» **WHAT IS NEEDED**
Starting at the first line, copy the data below through to the end, exactly.

Records from a dataset
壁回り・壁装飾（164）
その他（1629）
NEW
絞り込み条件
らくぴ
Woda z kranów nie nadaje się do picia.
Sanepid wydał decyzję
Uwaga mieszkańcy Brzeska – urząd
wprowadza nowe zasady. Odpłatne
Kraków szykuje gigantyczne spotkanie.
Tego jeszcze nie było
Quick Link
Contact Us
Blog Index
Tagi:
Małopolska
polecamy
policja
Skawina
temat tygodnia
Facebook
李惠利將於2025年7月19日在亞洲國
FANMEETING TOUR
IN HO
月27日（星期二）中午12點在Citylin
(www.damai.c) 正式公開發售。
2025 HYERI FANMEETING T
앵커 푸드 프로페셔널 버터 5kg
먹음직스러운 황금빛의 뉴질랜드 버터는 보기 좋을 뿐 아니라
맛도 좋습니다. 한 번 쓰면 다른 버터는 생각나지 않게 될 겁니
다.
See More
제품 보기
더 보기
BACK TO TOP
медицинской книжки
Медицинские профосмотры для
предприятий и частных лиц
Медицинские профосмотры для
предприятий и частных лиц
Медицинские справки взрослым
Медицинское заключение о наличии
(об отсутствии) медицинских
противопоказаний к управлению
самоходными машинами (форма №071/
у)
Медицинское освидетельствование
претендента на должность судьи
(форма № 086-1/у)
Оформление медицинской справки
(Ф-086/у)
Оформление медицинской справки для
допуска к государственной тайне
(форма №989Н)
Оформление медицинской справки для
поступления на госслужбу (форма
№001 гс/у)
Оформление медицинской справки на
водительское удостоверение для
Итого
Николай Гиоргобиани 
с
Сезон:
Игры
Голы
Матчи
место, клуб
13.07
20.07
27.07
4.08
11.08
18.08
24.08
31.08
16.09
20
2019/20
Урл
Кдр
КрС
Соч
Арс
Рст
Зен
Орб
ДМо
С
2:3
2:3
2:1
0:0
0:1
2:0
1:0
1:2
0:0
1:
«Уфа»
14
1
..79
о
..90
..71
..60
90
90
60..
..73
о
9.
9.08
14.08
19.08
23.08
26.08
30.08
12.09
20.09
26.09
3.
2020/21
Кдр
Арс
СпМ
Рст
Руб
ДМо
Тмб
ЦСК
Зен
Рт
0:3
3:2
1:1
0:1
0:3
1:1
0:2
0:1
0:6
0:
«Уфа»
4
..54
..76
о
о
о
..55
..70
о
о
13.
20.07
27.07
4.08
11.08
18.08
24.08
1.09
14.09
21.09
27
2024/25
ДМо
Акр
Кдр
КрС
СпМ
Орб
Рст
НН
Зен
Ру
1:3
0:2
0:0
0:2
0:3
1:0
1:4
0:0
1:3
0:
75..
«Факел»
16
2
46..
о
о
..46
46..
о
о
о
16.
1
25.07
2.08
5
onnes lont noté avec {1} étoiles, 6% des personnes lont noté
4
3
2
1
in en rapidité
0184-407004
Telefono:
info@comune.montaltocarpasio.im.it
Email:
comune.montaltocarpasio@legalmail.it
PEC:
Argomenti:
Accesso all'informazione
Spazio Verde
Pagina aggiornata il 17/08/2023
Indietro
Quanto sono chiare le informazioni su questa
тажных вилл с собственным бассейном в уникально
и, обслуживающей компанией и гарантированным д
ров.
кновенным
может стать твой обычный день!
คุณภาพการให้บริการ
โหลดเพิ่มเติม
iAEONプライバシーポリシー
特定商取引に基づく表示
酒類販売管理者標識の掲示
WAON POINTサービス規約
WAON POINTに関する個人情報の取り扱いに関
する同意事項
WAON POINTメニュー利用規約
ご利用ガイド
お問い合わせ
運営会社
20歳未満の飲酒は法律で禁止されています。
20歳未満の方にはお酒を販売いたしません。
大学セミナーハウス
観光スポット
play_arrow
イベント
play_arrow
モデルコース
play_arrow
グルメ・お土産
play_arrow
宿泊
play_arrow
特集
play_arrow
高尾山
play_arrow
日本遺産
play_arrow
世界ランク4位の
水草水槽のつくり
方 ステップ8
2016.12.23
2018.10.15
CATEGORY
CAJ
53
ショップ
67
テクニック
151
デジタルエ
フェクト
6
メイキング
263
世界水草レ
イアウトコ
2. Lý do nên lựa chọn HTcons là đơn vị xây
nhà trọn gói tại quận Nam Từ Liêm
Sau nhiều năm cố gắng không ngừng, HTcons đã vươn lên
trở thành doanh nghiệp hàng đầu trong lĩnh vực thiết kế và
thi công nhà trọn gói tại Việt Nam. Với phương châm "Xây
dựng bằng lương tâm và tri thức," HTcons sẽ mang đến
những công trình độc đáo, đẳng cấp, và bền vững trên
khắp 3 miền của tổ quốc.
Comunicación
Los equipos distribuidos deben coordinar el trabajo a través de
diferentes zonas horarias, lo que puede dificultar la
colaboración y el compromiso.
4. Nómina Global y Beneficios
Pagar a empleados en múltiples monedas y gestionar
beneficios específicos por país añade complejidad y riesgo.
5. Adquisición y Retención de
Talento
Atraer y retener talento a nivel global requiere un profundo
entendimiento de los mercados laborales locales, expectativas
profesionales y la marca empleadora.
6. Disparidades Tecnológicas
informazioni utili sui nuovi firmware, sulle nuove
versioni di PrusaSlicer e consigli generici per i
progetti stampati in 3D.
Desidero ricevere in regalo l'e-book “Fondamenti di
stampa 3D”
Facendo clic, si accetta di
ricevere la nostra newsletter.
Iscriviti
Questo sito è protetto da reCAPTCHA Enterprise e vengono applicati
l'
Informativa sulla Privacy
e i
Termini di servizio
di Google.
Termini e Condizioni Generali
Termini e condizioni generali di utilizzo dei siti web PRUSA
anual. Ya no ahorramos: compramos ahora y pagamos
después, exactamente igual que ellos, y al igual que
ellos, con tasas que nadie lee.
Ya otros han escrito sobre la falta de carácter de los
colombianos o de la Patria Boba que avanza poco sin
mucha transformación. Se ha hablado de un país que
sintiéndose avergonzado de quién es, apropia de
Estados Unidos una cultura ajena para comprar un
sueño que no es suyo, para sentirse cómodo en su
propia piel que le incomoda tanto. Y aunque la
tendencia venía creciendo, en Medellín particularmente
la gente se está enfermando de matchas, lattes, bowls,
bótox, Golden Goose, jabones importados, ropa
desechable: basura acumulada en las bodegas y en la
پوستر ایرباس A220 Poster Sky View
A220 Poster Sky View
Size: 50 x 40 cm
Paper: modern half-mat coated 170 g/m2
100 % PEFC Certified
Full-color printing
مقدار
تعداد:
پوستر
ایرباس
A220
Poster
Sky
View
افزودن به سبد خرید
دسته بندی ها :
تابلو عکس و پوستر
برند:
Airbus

» **RESULT BELOW**
壁回り・壁装飾（164）
その他（1629）
NEW
絞り込み条件
らくぴ
Woda z kranów nie nadaje się do picia.
Sanepid wydał decyzję
Uwaga mieszkańcy Brzeska – urząd
wprowadza nowe zasady. Odpłatne
Kraków szykuje gigantyczne spotkanie.
Tego jeszcze nie było
Quick Link
Contact Us
Blog Index
Tagi:
Małopolska
polecamy
policja
Skawina
temat tygodnia
Facebook
李惠利將於2025年7月19日在亞洲國
FANMEETING TOUR
IN HO
月27日（星期二）中午12點在Citylin
(www.damai.c) 正式公開發售。
2025 HYERI FANMEETING T
앵커 푸드 프로페셔널 버터 5kg
먹음직스러운 황금빛의 뉴질랜드 버터는 보기 좋을 뿐 아니라
맛도 좋습니다. 한 번 쓰면 다른 버터는 생각나지 않게 될 겁니
다.
See More
제품 보기
더 보기
BACK TO TOP
медицинской книжки
Медицинские профосмотры для
предприятий и частных лиц
Медицинские профосмотры для
предприятий и частных лиц
Медицинские справки взрослым
Медицинское заключение о наличии
(об отсутствии) медицинских
противопоказаний к управлению
самоходными машинами (форма №071/
у)
Медицинское освидетельствование
претендента на должность судьи
(форма № 086-1/у)
Оформление медицинской справки
(Ф-086/у)
Оформление медицинской справки для
допуска к государственной тайне
(форма №989Н)
Оформление медицинской справки для
поступления на госслужбу (форма
№001 гс/у)
Оформление медицинской справки на
водительское удостоверение для
Итого
Николай Гиоргобиани 
с
Сезон:
Игры
Голы
Матчи
место, клуб
13.07
20.07
27.07
4.08
11.08
18.08
24.08
31.08
16.09
20
2019/20
Урл
Кдр
КрС
Соч
Арс
Рст
Зен
Орб
ДМо
С
2:3
2:3
2:1
0:0
0:1
2:0
1:0
1:2
0:0
1:
«Уфа»
14
1
..79
о
..90
..71
..60
90
90
60..
..73
о
9.
9.08
14.08
19.08
23.08
26.08
30.08
12.09
20.09
26.09
3.
2020/21
Кдр
Арс
СпМ
Рст
Руб
ДМо
Тмб
ЦСК
Зен
Рт
0:3
3:2
1:1
0:1
0:3
1:1
0:2
0:1
0:6
0:
«Уфа»
4
..54
..76
о
о
о
..55
..70
о
о
13.
20.07
27.07
4.08
11.08
18.08
24.08
1.09
14.09
21.09
27
2024/25
ДМо
Акр
Кдр
КрС
СпМ
Орб
Рст
НН
Зен
Ру
1:3
0:2
0:0
0:2
0:3
1:0
1:4
0:0
1:3
0:
75..
«Факел»
16
2
46..
о
о
..46
46..
о
о
о
16.
1
25.07
2.08
5
onnes lont noté avec {1} étoiles, 6% des personnes lont noté
4
3
2
1
in en rapidité
0184-407004
Telefono:
info@comune.montaltocarpasio.im.it
Email:
comune.montaltocarpasio@legalmail.it
PEC:
Argomenti:
Accesso all'informazione
Spazio Verde
Pagina aggiornata il 17/08/2023
Indietro
Quanto sono chiare le informazioni su questa
тажных вилл с собственным бассейном в уникально
и, обслуживающей компанией и гарантированным д
ров.
кновенным
может стать твой обычный день!
คุณภาพการให้บริการ
โหลดเพิ่มเติม
iAEONプライバシーポリシー
特定商取引に基づく表示
酒類販売管理者標識の掲示
WAON POINTサービス規約
WAON POINTに関する個人情報の取り扱いに関
する同意事項
WAON POINTメニュー利用規約
ご利用ガイド
お問い合わせ
運営会社
20歳未満の飲酒は法律で禁止されています。
20歳未満の方にはお酒を販売いたしません。
大学セミナーハウス
観光スポット
play_arrow
イベント
play_arrow
モデルコース
play_arrow
グルメ・お土産
play_arrow
宿泊
play_arrow
特集
play_arrow
高尾山
play_arrow
日本遺産
play_arrow
世界ランク4位の
水草水槽のつくり
方 ステップ8
2016.12.23
2018.10.15
CATEGORY
CAJ
53
ショップ
67
テクニック
151
デジタルエ
フェクト
6
メイキング
263
世界水草レ
イアウトコ
2. Lý do nên lựa chọn HTcons là đơn vị xây
nhà trọn gói tại quận Nam Từ Liêm
Sau nhiều năm cố gắng không ngừng, HTcons đã vươn lên
trở thành doanh nghiệp hàng đầu trong lĩnh vực thiết kế và
thi công nhà trọn gói tại Việt Nam. Với phương châm "Xây
dựng bằng lương tâm và tri thức," HTcons sẽ mang đến
những công trình độc đáo, đẳng cấp, và bền vững trên
khắp 3 miền của tổ quốc.
Comunicación
Los equipos distribuidos deben coordinar el trabajo a través de
diferentes zonas horarias, lo que puede dificultar la
colaboración y el compromiso.
4. Nómina Global y Beneficios
Pagar a empleados en múltiples monedas y gestionar
beneficios específicos por país añade complejidad y riesgo.
5. Adquisición y Retención de
Talento
Atraer y retener talento a nivel global requiere un profundo
entendimiento de los mercados laborales locales, expectativas
profesionales y la marca empleadora.
6. Disparidades Tecnológicas
informazioni utili sui nuovi firmware, sulle nuove
versioni di PrusaSlicer e consigli generici per i
progetti stampati in 3D.
Desidero ricevere in regalo l'e-book “Fondamenti di
stampa 3D”
Facendo clic, si accetta di
ricevere la nostra newsletter.
Iscriviti
Questo sito è protetto da reCAPTCHA Enterprise e vengono applicati
l'
Informativa sulla Privacy
e i
Termini di servizio
di Google.
Termini e Condizioni Generali
Termini e condizioni generali di utilizzo dei siti web PRUSA
anual. Ya no ahorramos: compramos ahora y pagamos
después, exactamente igual que ellos, y al igual que
ellos, con tasas que nadie lee.
Ya otros han escrito sobre la falta de carácter de los
colombianos o de la Patria Boba que avanza poco sin
mucha transformación. Se ha hablado de un país que
sintiéndose avergonzado de quién es, apropia de
Estados Unidos una cultura ajena para comprar un
sueño que no es suyo, para sentirse cómodo en su
propia piel que le incomoda tanto. Y aunque la
tendencia venía creciendo, en Medellín particularmente
la gente se está enfermando de matchas, lattes, bowls,
bótox, Golden Goose, jabones importados, ropa
desechable: basura acumulada en las bodegas y en la
پوستر ایرباس A220 Poster Sky View
A220 Poster Sky View
Size: 50 x 40 cm
Paper: modern half-mat coated 170 g/m2
100 % PEFC Certified
Full-color printing
مقدار
تعداد:
پوستر
ایرباس
A220
Poster
Sky
View
افزودن به سبد خرید
دسته بندی ها :
تابلو عکس و پوستر
برند:
Airbus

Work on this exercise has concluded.